Gun Song – Pistol Packin’ Mama by Bing Crosby

Bing Crosby is a famous singer and actor to people of a certain age, performing from the mid 1920s to the mid 1970s. He was a number of musicals and comedy shows, both movies and TV. Very talented guy.

This is his 1943 rendition of the then-well-known song, singing with the Andrews Sisters, a popular trio from the era.

6 thoughts on “Gun Song – Pistol Packin’ Mama by Bing Crosby

  1. Lots of younger folks have gotten acquainted with him and his brother through the “Fallout” video games.

  2. Since it’s the 1943 version- during WWII the U.S. Army Air Corps deployed a version of the B-25 bomber with a 75mm field cannon grafted into the nose. It was nicknamed “pistol packin’ mama”. Thomas Tomlinson, in his book, “The Threadbare Buzzard” recounts their use against the Japanese Forces in the Solomon Island Campaign.

    • IIRC, there was another book, something like “Band of Brothers” (but not the Ambrose version), about a B25 pilot in the Pacific. IIRC, he flew the version with the 8 50-cals in the nose, but there was at least one plane in his squadron that had the 75. Wish I could remember the title, but I’d checked it out of the library in the town we were living in at the time, and have moved since. Wasn’t a bad book!

      • Great planes. The precursor in many ways to the A10 Warthog. I had a model of one when I was a kid; it was a variant that had the 8 in the nose, plus a pair on each side further back (the pilot and copilot “package”). It the top turret was aimed forward, 14 50 BMG M2 guns, at ~550 rpm. Ouch.

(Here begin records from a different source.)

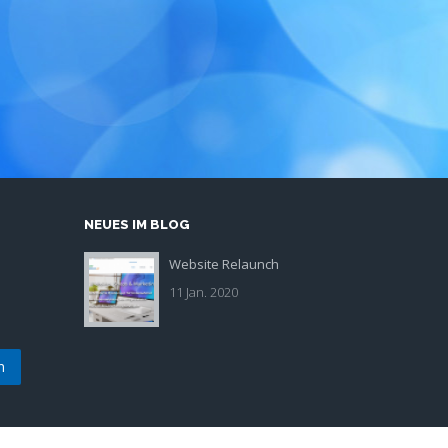
NEUES IM BLOG
Website Relaunch
Blogbeitrag
11 Jan. 2020
Redesign
Homepage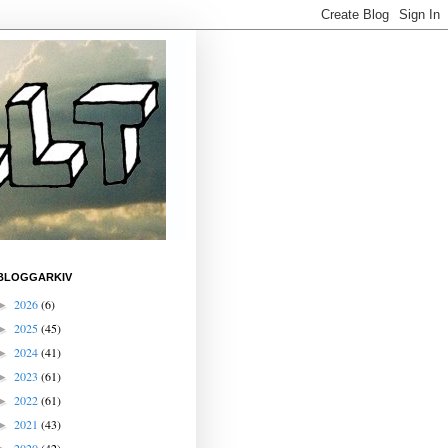
BLOGGARKIV
2026
(6)
►
2025
(45)
►
2024
(41)
►
2023
(61)
►
2022
(61)
►
2021
(43)
►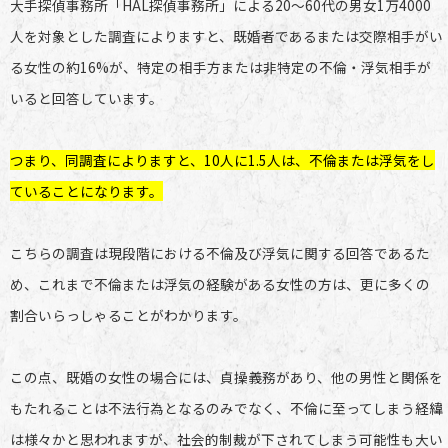
大手探偵事務所「HAL探偵事務所」による20〜60代の男女1万4000
人を対象とした調査によりますと、既婚者であるまたは交際相手がい
る女性の約16%が、特定の相手方または非特定の不倫・浮気相手が
いると回答しています。
つまり、同調査によりますと、10人に1.5人は、不倫または浮気をし
ていることになります。
こちらの調査は現段階における不倫及び浮気に関する回答であるた
め、これまで不倫または浮気の経験がある女性の方は、更に多くの
割合いらっしゃることがわかります。
この点、既婚の女性の場合には、貞操義務があり、他の男性と関係を
もたれることは不法行為となるのみでなく、不倫に至ってしまう経緯
は様々かと思われますが、社会的制裁が下されてしまう可能性も大い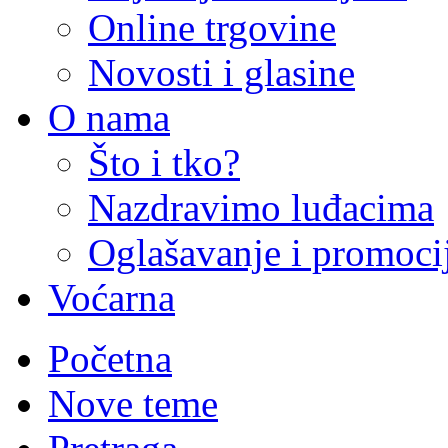
Online trgovine
Novosti i glasine
O nama
Što i tko?
Nazdravimo luđacima
Oglašavanje i promoci
Voćarna
Početna
Nove teme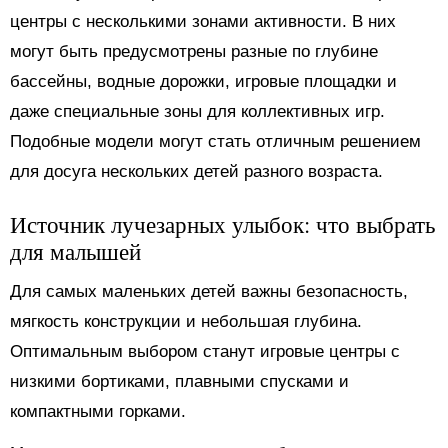
центры с несколькими зонами активности. В них
могут быть предусмотрены разные по глубине
бассейны, водные дорожки, игровые площадки и
даже специальные зоны для коллективных игр.
Подобные модели могут стать отличным решением
для досуга нескольких детей разного возраста.
Источник лучезарных улыбок: что выбрать
для малышей
Для самых маленьких детей важны безопасность,
мягкость конструкции и небольшая глубина.
Оптимальным выбором станут игровые центры с
низкими бортиками, плавными спусками и
компактными горками.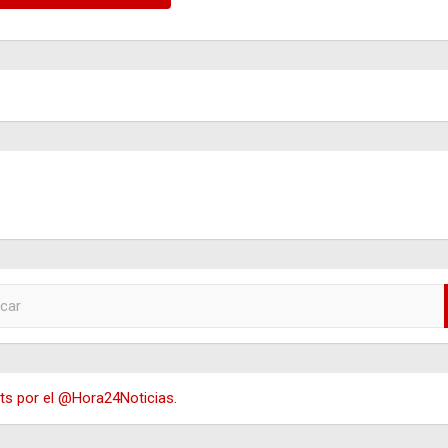
s por el @Hora24Noticias.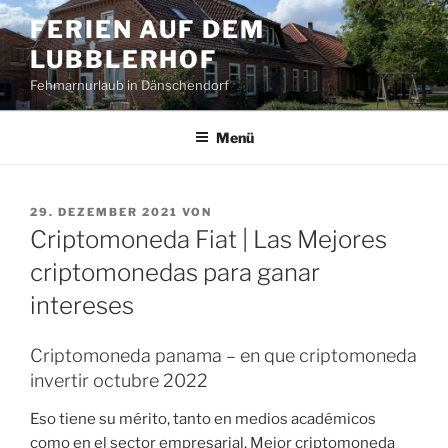
Zum
FERIEN AUF DEM
Inhalt
LUBBLERHOF
springen
Fehmarnurlaub in Dänschendorf
Menü
VERÖFFENTLICHT
29. DEZEMBER 2021
VON
AM
Criptomoneda Fiat | Las Mejores
criptomonedas para ganar
intereses
Criptomoneda panama – en que criptomoneda
invertir octubre 2022
Eso tiene su mérito, tanto en medios académicos
como en el sector empresarial. Mejor criptomoneda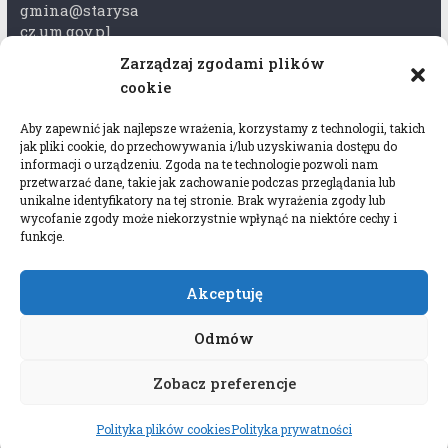
gmina@starysa
cz.um.gov.pl
Zarządzaj zgodami plików
Adres skrzynki
cookie
ePuap:
/xkk2740tcp/sk
Aby zapewnić jak najlepsze wrażenia, korzystamy z technologii, takich
rytka
jak pliki cookie, do przechowywania i/lub uzyskiwania dostępu do
informacji o urządzeniu. Zgoda na te technologie pozwoli nam
Adres do e-
przetwarzać dane, takie jak zachowanie podczas przeglądania lub
Doręczeń:
unikalne identyfikatory na tej stronie. Brak wyrażenia zgody lub
wycofanie zgody może niekorzystnie wpłynąć na niektóre cechy i
AEL-97528-
funkcje.
78647-USWGJ-
32
Akceptuję
Odmów
Zobacz preferencje
Copyright © 2026
Gmina Stary Sącz
. All rights
reserved.
Polityka plików cookies
Polityka prywatności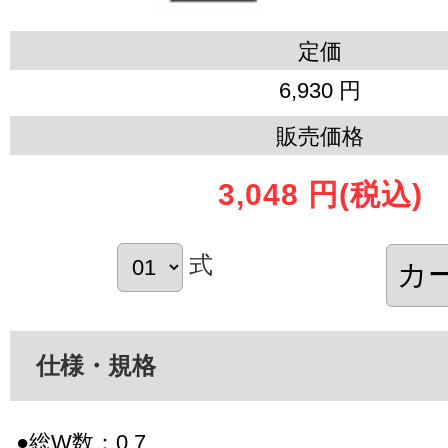
定価
6,930 円
販売価格
3,048 円
(税込)
式
仕様・規格
●総W数：0.7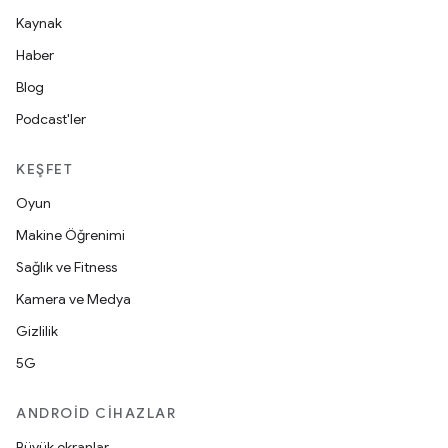
Kaynak
Haber
Blog
Podcast'ler
KEŞFET
Oyun
Makine Öğrenimi
Sağlık ve Fitness
Kamera ve Medya
Gizlilik
5G
ANDROID CIHAZLAR
Büyük ekranlar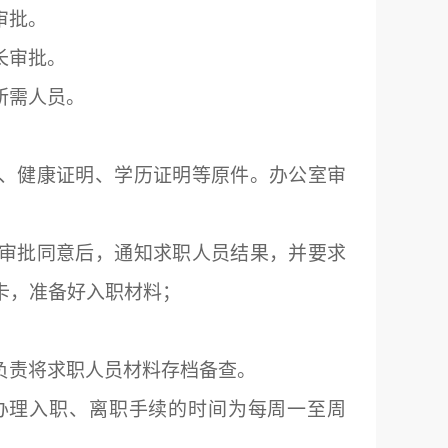
审批。
长审批。
所需人员。
、健康证明、学历证明等原件。办公室审
；
审批同意后，通知求职人员结果，并要求
卡，准备好入职材料；
负责将求职人员材料存档备查。
办理入职、离职手续的时间为每周一至周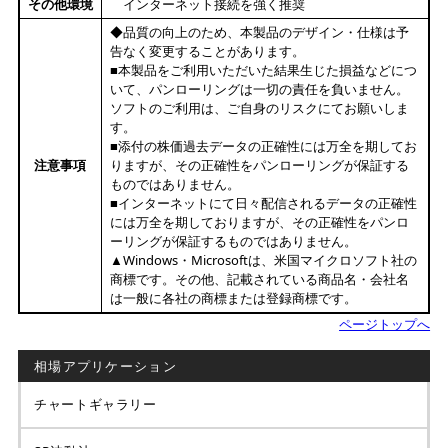
その他環境
インターネット接続を強く推奨
◆品質の向上のため、本製品のデザイン・仕様は予
告なく変更することがあります。
■本製品をご利用いただいた結果生じた損益などにつ
いて、パンローリングは一切の責任を負いません。
ソフトのご利用は、ご自身のリスクにてお願いしま
す。
■添付の株価過去データの正確性には万全を期してお
注意事項
りますが、その正確性をパンローリングが保証する
ものではありません。
■インターネットにて日々配信されるデータの正確性
には万全を期しておりますが、その正確性をパンロ
ーリングが保証するものではありません。
▲Windows・Microsoftは、米国マイクロソフト社の
商標です。その他、記載されている商品名・会社名
は一般に各社の商標または登録商標です。
ページトップへ
相場アプリケーション
チャートギャラリー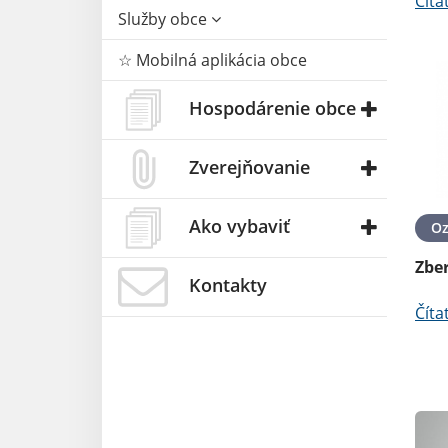
Číta
Služby obce
☆ Mobilná aplikácia obce
Hospodárenie obce
Zverejňovanie
Ako vybaviť
O
Zbe
Kontakty
Číta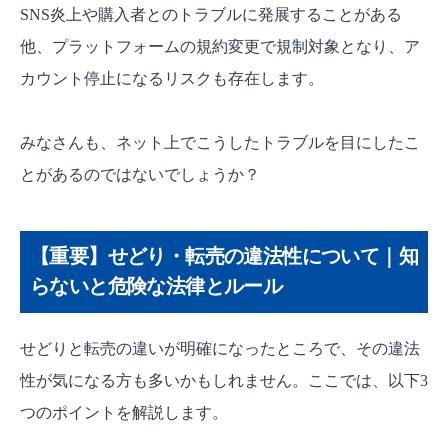
SNS炎上や購入者とのトラブルに発展することがある
他、プラットフォームの規約変更で規制対象となり、ア
カウント停止になるリスクも存在します。
みなさんも、ネット上でこうしたトラブルを目にしたこ
とがあるのではないでしょうか？
【重要】せどり・転売の違法性について｜知
らないと危険な法律とルール
せどりと転売の違いが明確になったところで、その違法
性が気になる方も多いかもしれません。ここでは、以下3
つのポイントを解説します。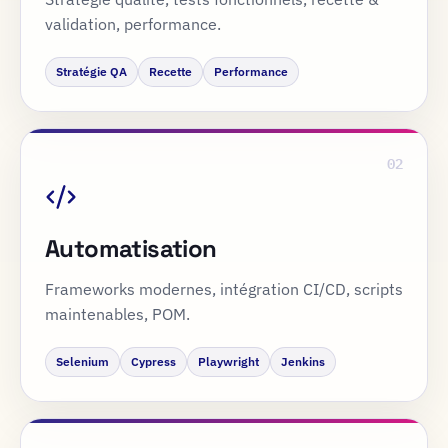
validation, performance.
Stratégie QA
Recette
Performance
02
Automatisation
Frameworks modernes, intégration CI/CD, scripts
maintenables, POM.
Selenium
Cypress
Playwright
Jenkins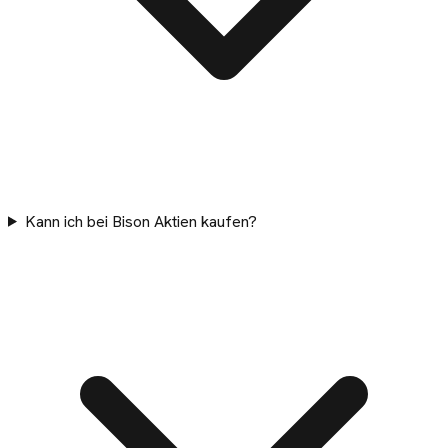
Kann ich bei Bison Aktien kaufen?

        • Yep. The B17 and P51 were the newspapers’ sweethearts, and garnered all the attention. I found myself liking the mutts, the P47, B24 (Granddad was a propeller tech on them in Italy!), and especially the P38 and the B25 and A20s. Today’s planes, I’ve always had a soft spot for the A10. An airplane that was designed for one purpose, and actually performed exceedingly well in that role, unlike others (F14, F111, etc). If you get the chance, you should read “Boyd: The Fighter Pilot Who Changed The Art of War” by Robert Coram. Well worth the time!

          • Yeah, the B25, F4U, P38 were great. I had models of them all when I was a kid. Of all the planes now in the Air Force, the A10 is my favorite. Get up close, let ’em know you know where they are, and lay down the hurt. Not that I’d ever write a story with a main “character” that has a similar philosophy or anything, now, mind you. Cross an M1 Abrams, an A10, a C130, and slap on some star-drives, and you have an Armadillo.